▶ [TASK ITEM] Look through the data below and count each line where the word "pixels" appears. Reply with the count alone.

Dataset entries
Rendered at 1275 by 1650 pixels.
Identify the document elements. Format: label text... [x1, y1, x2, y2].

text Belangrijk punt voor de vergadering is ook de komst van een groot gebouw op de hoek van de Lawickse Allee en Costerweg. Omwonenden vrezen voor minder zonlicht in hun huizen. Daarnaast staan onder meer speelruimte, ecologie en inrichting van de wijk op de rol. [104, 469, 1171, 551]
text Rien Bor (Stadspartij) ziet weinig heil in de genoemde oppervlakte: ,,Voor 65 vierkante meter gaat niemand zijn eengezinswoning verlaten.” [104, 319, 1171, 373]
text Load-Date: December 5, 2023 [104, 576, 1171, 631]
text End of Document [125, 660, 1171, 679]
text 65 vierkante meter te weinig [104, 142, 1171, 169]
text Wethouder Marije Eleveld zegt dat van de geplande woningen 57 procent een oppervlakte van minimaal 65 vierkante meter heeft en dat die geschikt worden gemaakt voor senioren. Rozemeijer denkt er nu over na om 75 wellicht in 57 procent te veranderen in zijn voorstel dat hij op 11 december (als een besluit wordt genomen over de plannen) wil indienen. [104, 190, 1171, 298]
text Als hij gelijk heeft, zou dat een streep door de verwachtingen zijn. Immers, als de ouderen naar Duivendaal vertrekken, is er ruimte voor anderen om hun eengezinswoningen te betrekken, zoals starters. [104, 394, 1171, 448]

* * *

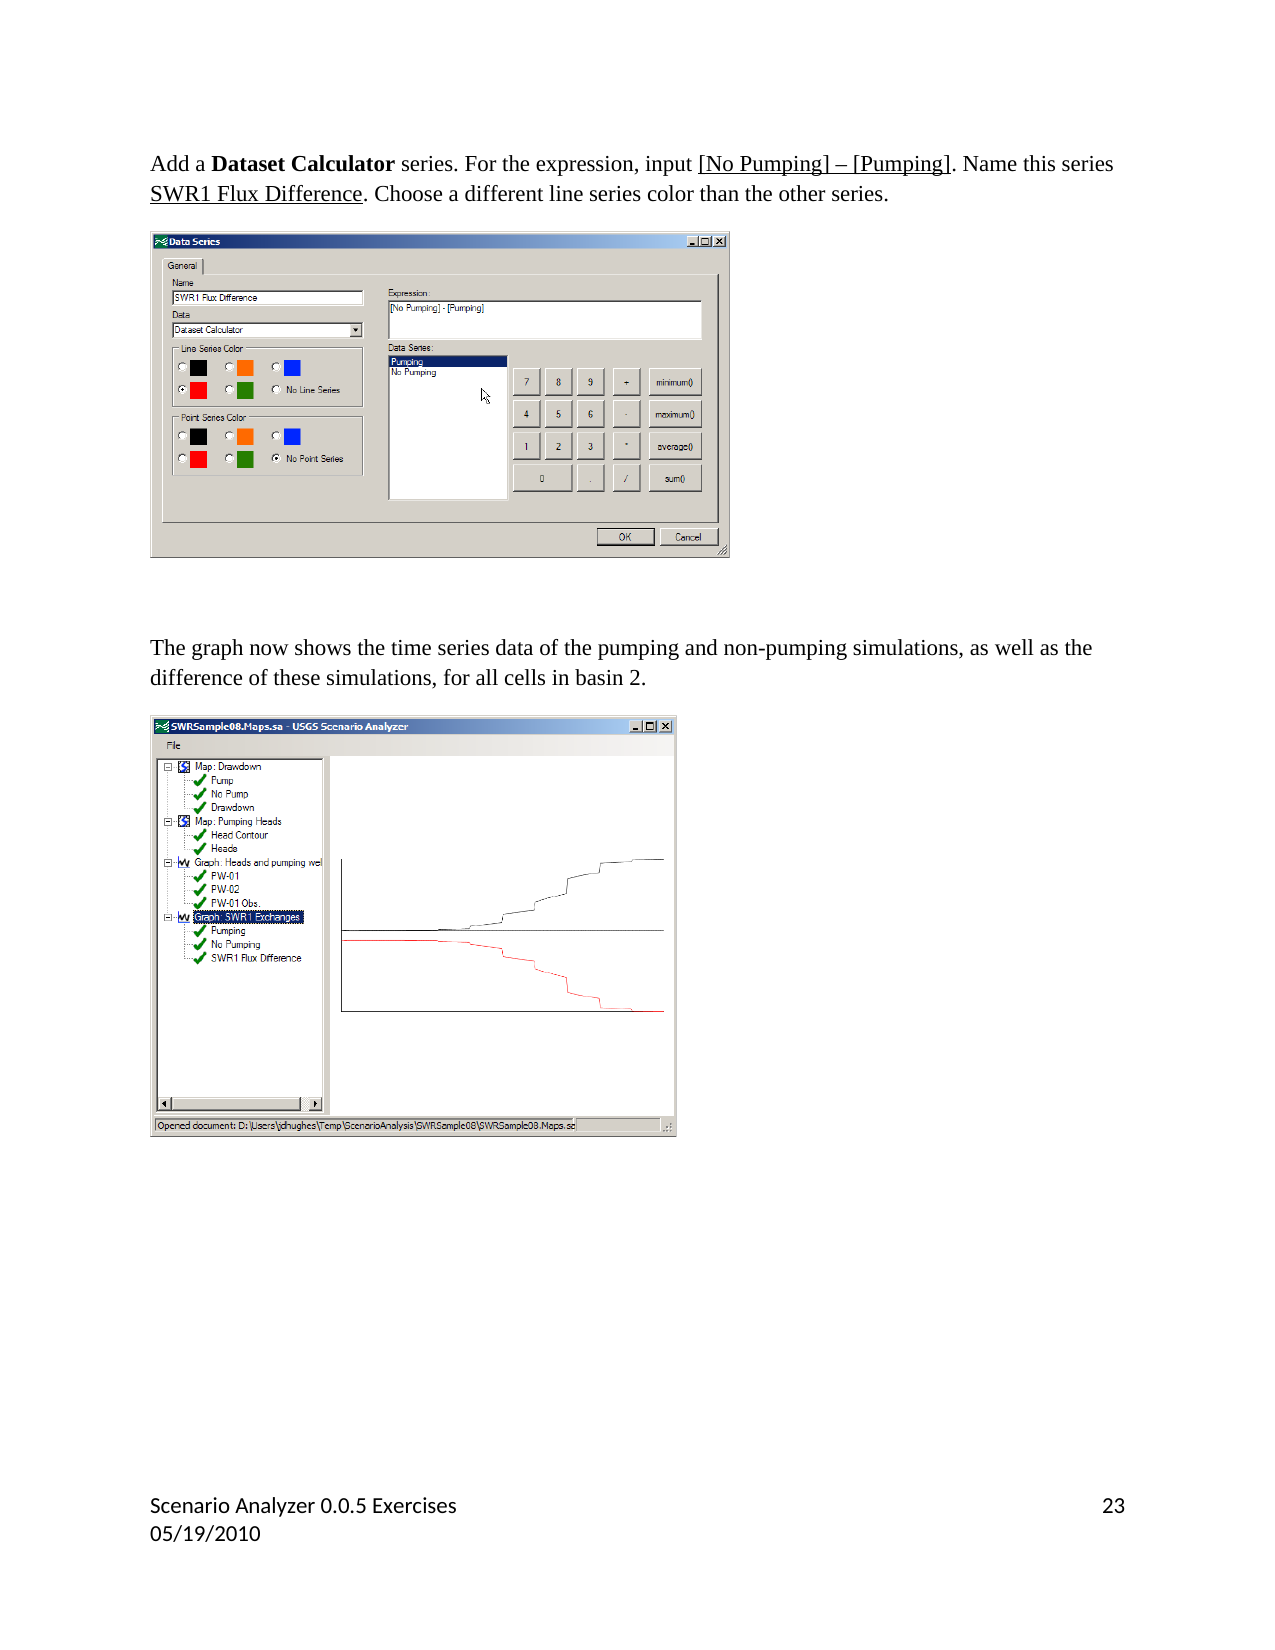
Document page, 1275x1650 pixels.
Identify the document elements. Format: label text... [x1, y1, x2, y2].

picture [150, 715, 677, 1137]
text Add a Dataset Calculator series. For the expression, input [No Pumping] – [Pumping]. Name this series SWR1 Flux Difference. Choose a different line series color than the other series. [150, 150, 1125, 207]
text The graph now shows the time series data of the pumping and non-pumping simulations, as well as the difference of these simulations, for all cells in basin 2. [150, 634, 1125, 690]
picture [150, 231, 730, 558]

▶ [RESULT] 2